May Day was officially founded in 1886, during a Chicago strike for the eight-hour workday. In 1889, the American Federation of Labor (AFL) delegate to the International Labor Congress in Paris proposed May 1 as international Labor Day. Workers were to march for an eight-hour day, democracy and the right of workers to organize. Delegates approved the request and chose May 1, 1890, as a day of demonstrations in favor of the eight-hour day.

On a separate track, U.S. labor leaders had agitated for creation of a labor holiday years before the Chicago rally. Among them, Peter J. McGuire, a carpenter and labor union leader, had proposed his idea for a holiday honoring America’s workers at a New York labor meeting in early 1882. (Others say the “founder” of Labor Day was Matthew Maguire, a machinist who served as secretary of the Central Labor Union in New York.)”

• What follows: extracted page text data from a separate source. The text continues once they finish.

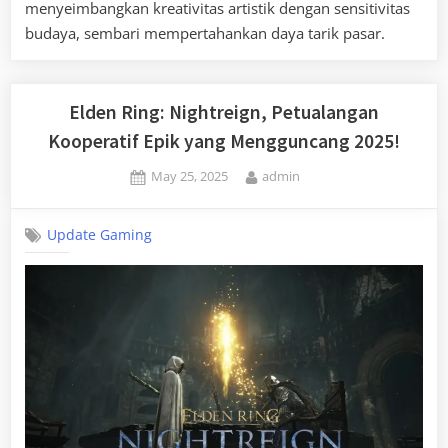
menyeimbangkan kreativitas artistik dengan sensitivitas
budaya, sembari mempertahankan daya tarik pasar.
Elden Ring: Nightreign, Petualangan
Kooperatif Epik yang Mengguncang 2025!
Posted
By
May 25, 2025
admin
on
Update Gaming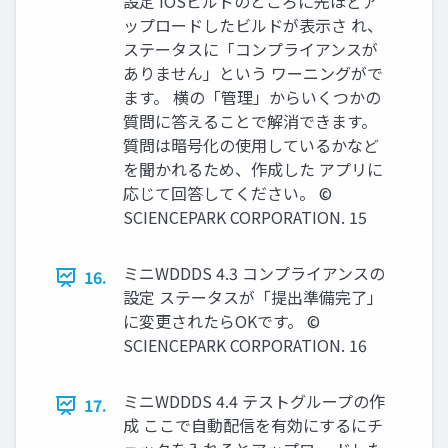
設定 iOSビルドのところに先ほどア
ップロードしたビルドが表示さ れ、
ステータスに「コンプライアンスが
ありません」という ワーニングがで
ます。 横の「管理」からいくつかの
質問に答えることで解消できます。
質問は暗号化の使用しているかなど
を聞かれるため、作成した アプリに
応じて回答してください。 ©
SCIENCEPARK CORPORATION. 15
ミニWDDDS 4.3 コンプライアンスの
16.
設定 ステータスが「提出準備完了」
に変更されたらOKです。 ©
SCIENCEPARK CORPORATION. 16
ミニWDDDS 4.4 テストグループの作
17.
成 ここで自動配信を有効にするにチ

History of May Day Bound Up In the 8-Hour Work Day Movement and the Martyrs of the “Haymarket Massacre”

The story of the Haymarket Martyrs, and their monument in Forest Home Cemetery, begins at a convention of the Federation of Organized Trades and Labor Unions in 1884. The Federation (the predecessor to the American Federation of Labor) called for a great movement to win the 8-hour workday, which would climax on May 1, 1886.